_TO-DO ITEM:_ Arrange the stretch of the listing from the line containing "の<code>チャンネル名</code> を アクションの <code>投稿するチャンネル" through the end of the listing as a JSON list of strings, one string per line, with blank lines left out.

_DATA SUPPLIED:_

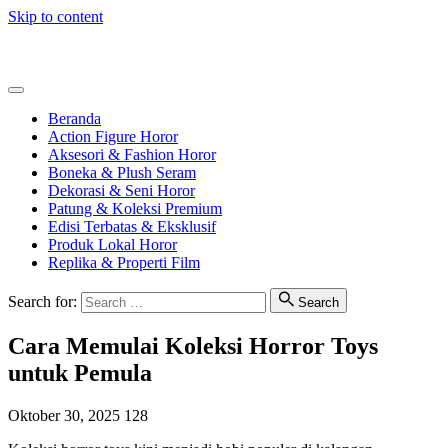
Skip to content
HorrorToys
Beranda
Action Figure Horor
Aksesori & Fashion Horor
Boneka & Plush Seram
Dekorasi & Seni Horor
Patung & Koleksi Premium
Edisi Terbatas & Eksklusif
Produk Lokal Horor
Replika & Properti Film
Search for:
Search
Cara Memulai Koleksi Horror Toys
untuk Pemula
Oktober 30, 2025
128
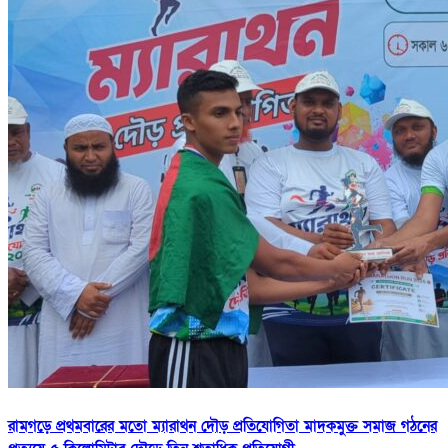
রামগড়ে প্রথমবারের মতো ম্যারাথন দৌড় প্রতিযোগিতা মাদকমুক্ত সমাজ গঠনের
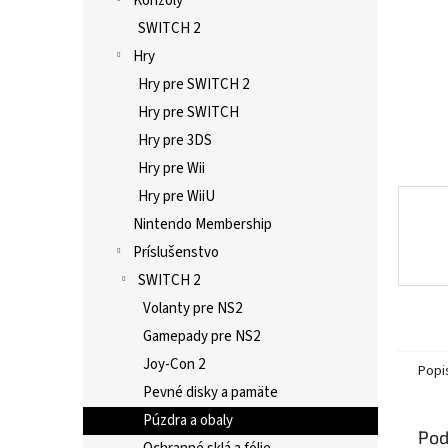
Konzoly
SWITCH 2
Hry
Hry pre SWITCH 2
Hry pre SWITCH
Hry pre 3DS
Hry pre Wii
Hry pre WiiU
Nintendo Membership
Príslušenstvo
SWITCH 2
Volanty pre NS2
Gamepady pre NS2
Joy-Con 2
Popi
Pevné disky a pamäte
Púzdra a obaly
Pod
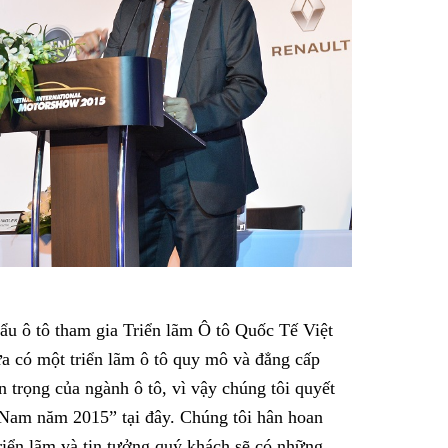
ẩu ô tô tham gia Triển lãm Ô tô Quốc Tế Việt
a có một triển lãm ô tô quy mô và đẳng cấp
n trọng của ngành ô tô, vì vậy chúng tôi quyết
 Nam năm 2015” tại đây. Chúng tôi hân hoan
riển lãm và tin tưởng quý khách sẽ có những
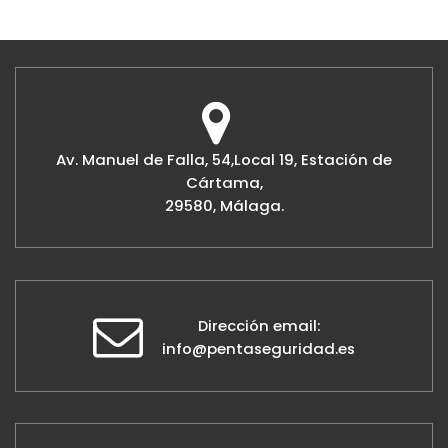
Av. Manuel de Falla, 54,Local 19, Estación de
Cártama,
29580, Málaga.
Dirección email:
info@pentaseguridad.es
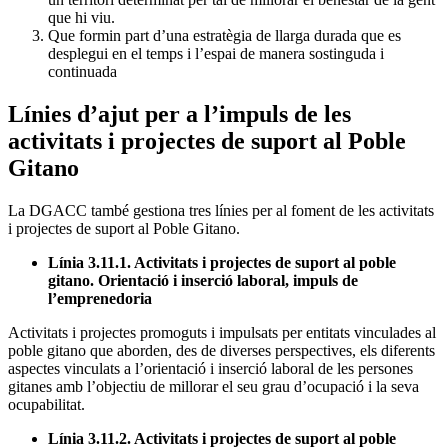
que hi viu.
Que formin part d’una estratègia de llarga durada que es
desplegui en el temps i l’espai de manera sostinguda i
continuada
Línies d’ajut per a l’impuls de les
activitats i projectes de suport al Poble
Gitano
La DGACC també gestiona tres línies per al foment de les activitats
i projectes de suport al Poble Gitano.
Línia 3.11.1. Activitats i projectes de suport al poble
gitano. Orientació i inserció laboral, impuls de
l’emprenedoria
Activitats i projectes promoguts i impulsats per entitats vinculades al
poble gitano que aborden, des de diverses perspectives, els diferents
aspectes vinculats a l’orientació i inserció laboral de les persones
gitanes amb l’objectiu de millorar el seu grau d’ocupació i la seva
ocupabilitat.
Línia 3.11.2. Activitats i projectes de suport al poble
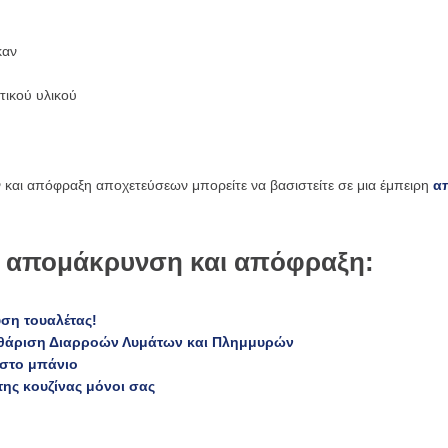
καν
ικού υλικού
 και απόφραξη αποχετεύσεων μπορείτε να βασιστείτε σε μια έμπειρη
α
ια απομάκρυνση και απόφραξη:
ση τουαλέτας!
αθάριση Διαρροών Λυμάτων και Πλημμυρών
στο μπάνιο
της κουζίνας μόνοι σας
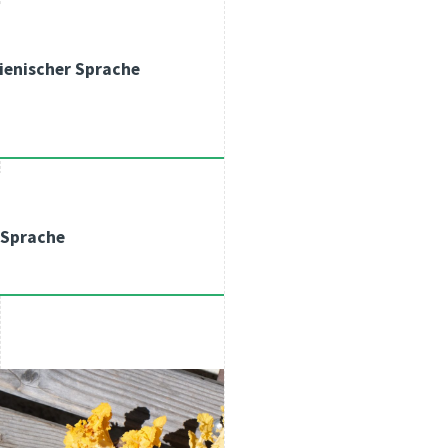
lienischer Sprache
r Sprache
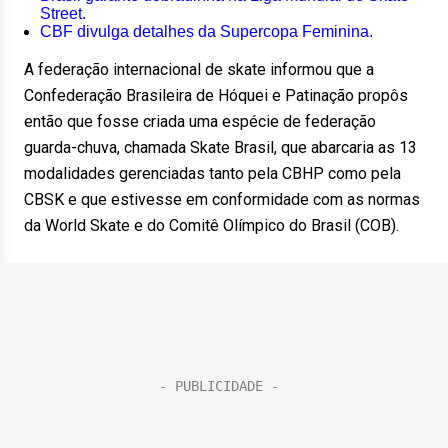
Street.
CBF divulga detalhes da Supercopa Feminina.
A federação internacional de skate informou que a
Confederação Brasileira de Hóquei e Patinação propôs
então que fosse criada uma espécie de federação
guarda-chuva, chamada Skate Brasil, que abarcaria as 13
modalidades gerenciadas tanto pela CBHP como pela
CBSK e que estivesse em conformidade com as normas
da World Skate e do Comitê Olímpico do Brasil (COB).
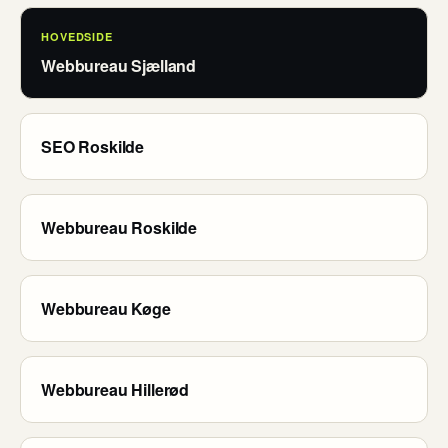
HOVEDSIDE
Webbureau Sjælland
SEO Roskilde
Webbureau Roskilde
Webbureau Køge
Webbureau Hillerød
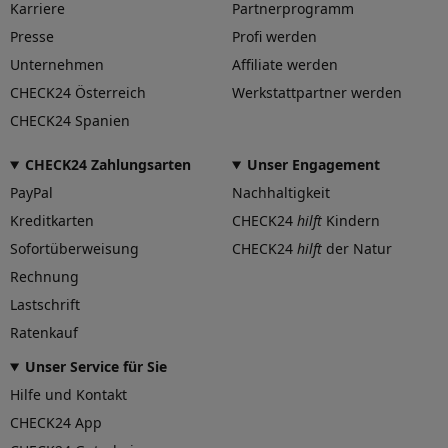
Karriere
Partnerprogramm
Presse
Profi werden
Unternehmen
Affiliate werden
CHECK24 Österreich
Werkstattpartner werden
CHECK24 Spanien
CHECK24 Zahlungsarten
Unser Engagement
PayPal
Nachhaltigkeit
Kreditkarten
CHECK24
hilft
Kindern
Sofortüberweisung
CHECK24
hilft
der Natur
Rechnung
Lastschrift
Ratenkauf
Unser Service für Sie
Hilfe und Kontakt
CHECK24 App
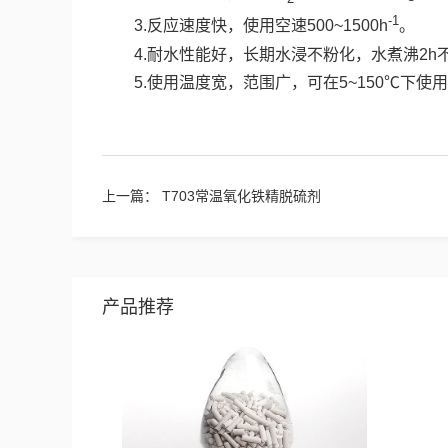
-1
3.反应速度快，使用空速500~1500h
。
4.耐水性能好，长期水浸不粉化，水煮沸2h
5.使用温度宽，范围广，可在5~150℃下使
上一篇：
T703常温氧化铁精脱硫剂
产品推荐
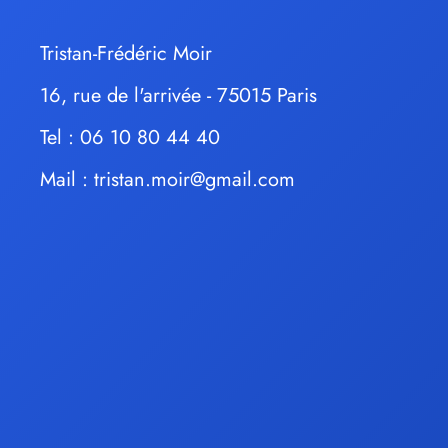
Tristan-Frédéric Moir
16, rue de l'arrivée - 75015 Paris
Tel : 06 10 80 44 40
Mail :
tristan.moir@gmail.com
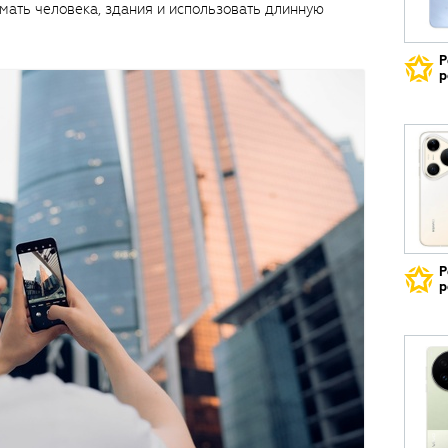
имать человека, здания и использовать длинную
Р
р
Р
р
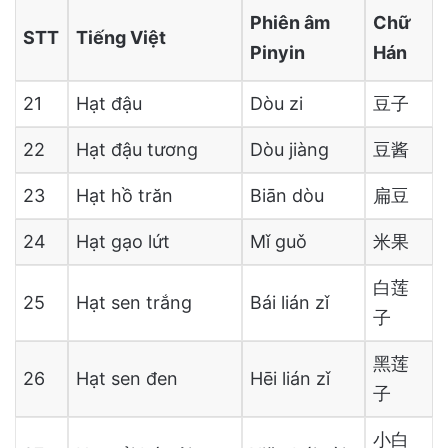
Phiên âm
Chữ
STT
Tiếng Việt
Pinyin
Hán
21
Hạt đậu
Dòu zi
豆子
22
Hạt đậu tương
Dòu jiàng
豆酱
23
Hạt hồ trăn
Biān dòu
扁豆
24
Hạt gạo lứt
Mǐ guǒ
米果
白莲
25
Hạt sen trắng
Bái lián zǐ
子
黑莲
26
Hạt sen đen
Hēi lián zǐ
子
小白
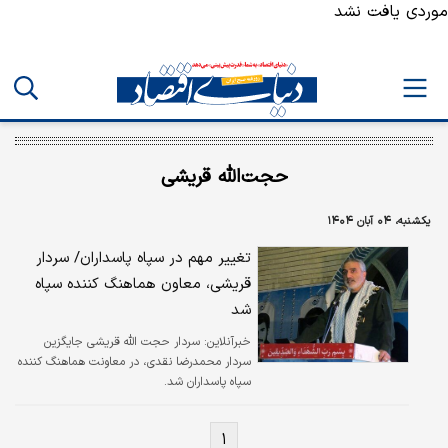
موردی یافت نشد
حجت‌الله قریشی
یکشنبه، ۰۴ آبان ۱۴۰۴
تغییر مهم در سپاه پاسداران/ سردار
قریشی، معاون هماهنگ کننده سپاه
شد
خبرآنلاین:
سردار حجت الله قریشی جایگزین
سردار محمدرضا نقدی، در معاونت هماهنگ کننده
سپاه پاسداران شد.
۱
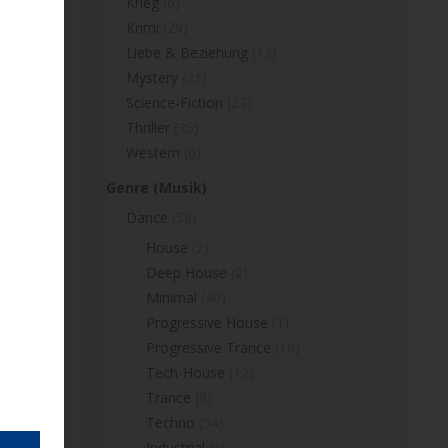
Krieg
(6)
Krimi
(29)
Liebe & Beziehung
(13)
Mystery
(21)
Science-Fiction
(27)
Thriller
(35)
Western
(6)
Genre (Musik)
Dance
(58)
House
(2)
Deep House
(2)
Minimal
(40)
Progressive House
(1)
Progressive Trance
(10)
Tech-House
(12)
Trance
(8)
Techno
(54)
Industrial
(1)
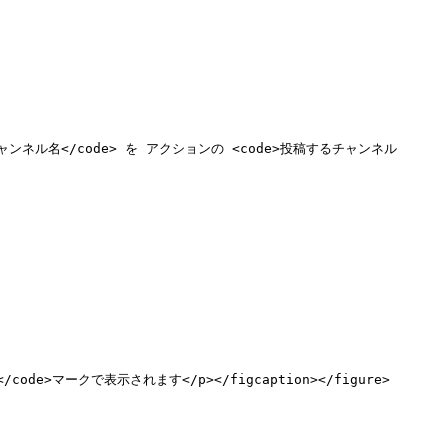
の<code>チャンネル名</code> を アクションの <code>投稿するチャンネル
>fx</code>マークで表示されます</p></figcaption></figure>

_REPLY TO THE TASK:_
[
  "の<code>チャンネル名</code> を アクションの <code>投稿するチャンネル",
  ">fx</code>マークで表示されます</p></figcaption></figure>"
]